Siege, the blockade and subjugation of a city, is an ancient and enduring strategy of war, responsible for some of the cruelest events in modern conflict: the battles of Sevastopol during the Crimean War, of Leningrad during World War II, and of Sarajevo during the Bosnian War.
Add to these notorious examples the 2016 Siege of Aleppo, an attritional campaign of the Syrian Civil War that lasted 160 days, from July to December, pitting the victorious Syrian Arab Republic against a rebel coalition mixed into a civilian population of some two million. Taken together, the Battle of Aleppo, which began in 2012, and the subsequent siege killed an estimated 31,000 people, with 75% of those believed to be civilians. One of the world’s oldest cities and a cultural capital, Aleppo was reduced to rubble.
On Thursday, April 27, 2017, the Syrian Accountability Project—a student-run organization based in the SU College of Law and led by Professor David M. Crane, a former war crimes prosecutor—published its latest white paper detailing this sad chapter of the civil war: Covered in Dust, Veiled by Shadow: The Siege and Destruction of Aleppo.
A close examination of the multiple war crimes and crimes against humanity that occurred during the 2016 blockade, the Covered in Dust release event took place in the Joyce Hergenhan Auditorium, Newhouse 3, Syracuse University. Discussants at the event were Ken Harper, Associate Professor, S.I. Newhouse School of Public Communications; Cora True-Frost, Associate Professor of Law, SU Law; and Professor Corri Zoli, Director of Research, Institute for National Security and Counterterrorism.
Authored by law students Kaitlyn Degnan, Zachary Lucas, and Sean Mills, Covered in Dust uses open sources, media accounts, and contacts in the field to describe events and to document crimes that occurred during the siege in violation of the Geneva Conventions of 1949 and their Additional Protocols, the Rome Statute of the International Criminal Court, and the Syrian Penal Code.

Although siege itself is not banned under customary international law, this strategy often employs tactics that are considered crimes. In terms of targeting citizens and the aid workers trying to help them, the Siege of Aleppo was especially egregious. Covered in Dust documents six distinct categories of incidents that are representative violations: the use of siege to starve a civilian population; indiscriminate shelling of civilians and specifically the dropping of “barrel bombs”; the use of chemical weapons (there were reportedly at least eight chlorine gas attacks during the blockade); attacks on humanitarian and medical operations, including on aid convoys and hospitals; and extrajudicial killings, especially during the final days of the battle.

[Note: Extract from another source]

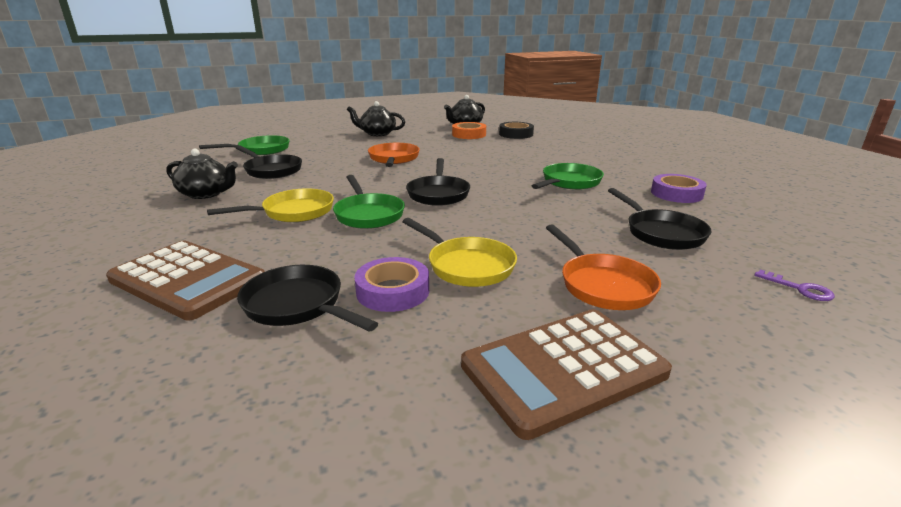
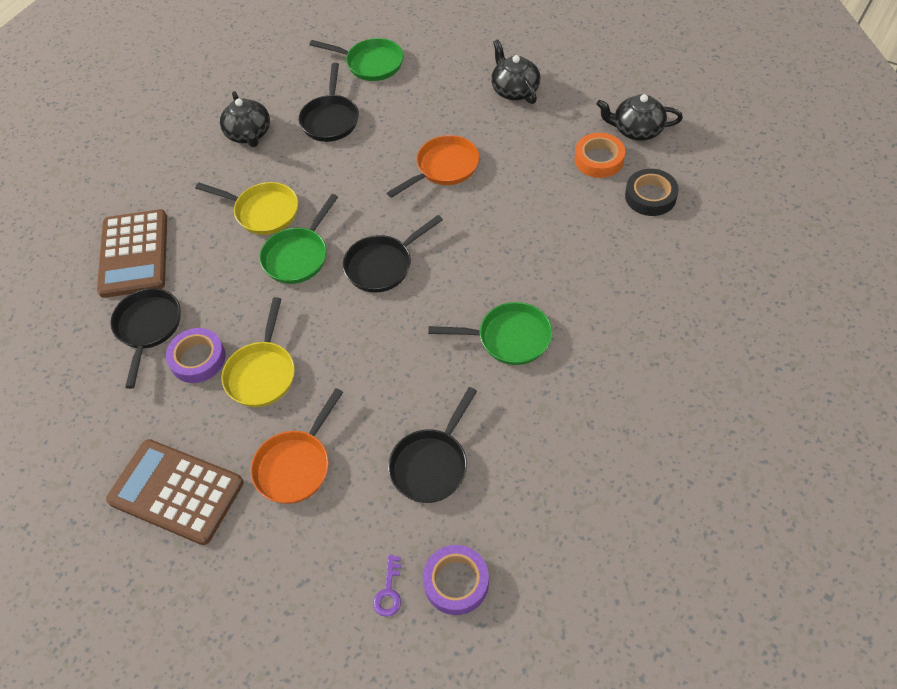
camera: 55 degrees right, 30 degrees up
(676, 194) = (560, 439): purple tape -> purple tape (456, 582)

The information in this white paper is drawn from SAP’s extensive legal analysis, now in its sixth year. The project’s comprehensive Conflict Narrative and Crime-Based Matrix are detailed accounts of war crimes and crimes against humanity during the civil war. The narrative is a daily accounting of recorded and pertinent crimes taken from open sources, while the matrix highlights specific incidents from the narrative, noting the date, location, description, and responsible party. The matrix also provides the relevant source of potential legal liability under the Rome Statute, the Geneva Conventions, and/or the Syrian Penal code.
The purpose of this white paper and SAP’s wider work is to aid the eventual administration of transitional justice for the people of Syria after the war. To this end, Covered in Dust will be sent to the newly created United Nations Syrian Accountability Center, which was formed with the help of Professor Crane in December 2016. The report also will be sent to these clients of SAP: the UN Undersecretary General for Legal Affairs; UN High Commissioner for Human Rights; Chief Prosecutor International Criminal Court; Chairman of the House Foreign Affairs Committee; US Ambassador at Large for War Crimes; and various UN ambassadors.
Covered in Dust joins two previous SAP white papers that also draw from the project’s Conflict Narrative and Crime-Based Matrix. Looking Through the Window Darkly: A Snapshot Analysis of Rape in Syria (released March 2016) carefully documents 142 cases of the use of rape and sexual violence as a weapon of war by all sides of the Syrian conflict. Idlib Left Breathless: The Chemical Attack in Kahn Sheikhoun, released in April 2017, documents the sarin gas attack on a rebel-held town that reportedly killed at least 87 people, including 28 children.